◆ **What this task involves**
Because only the text is wanted, repeat the records below exactly and omit the pictures.

[Page-level text extractions]
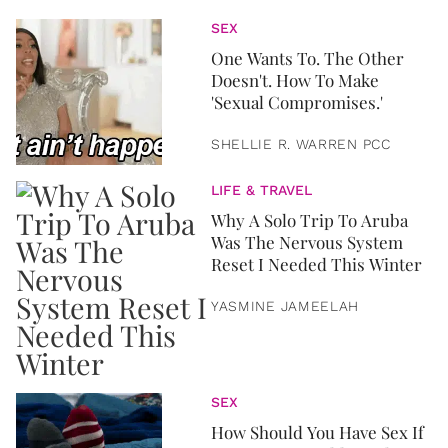
SEX
One Wants To. The Other
Doesn't. How To Make
'Sexual Compromises.'
SHELLIE R. WARREN PCC
LIFE & TRAVEL
Why A Solo Trip To Aruba
Was The Nervous System
Reset I Needed This Winter
YASMINE JAMEELAH
SEX
How Should You Have Sex If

◆ **Expected output**
SEX
One Wants To. The Other
Doesn't. How To Make
'Sexual Compromises.'
SHELLIE R. WARREN PCC
LIFE & TRAVEL
Why A Solo Trip To Aruba
Was The Nervous System
Reset I Needed This Winter
YASMINE JAMEELAH
SEX
How Should You Have Sex If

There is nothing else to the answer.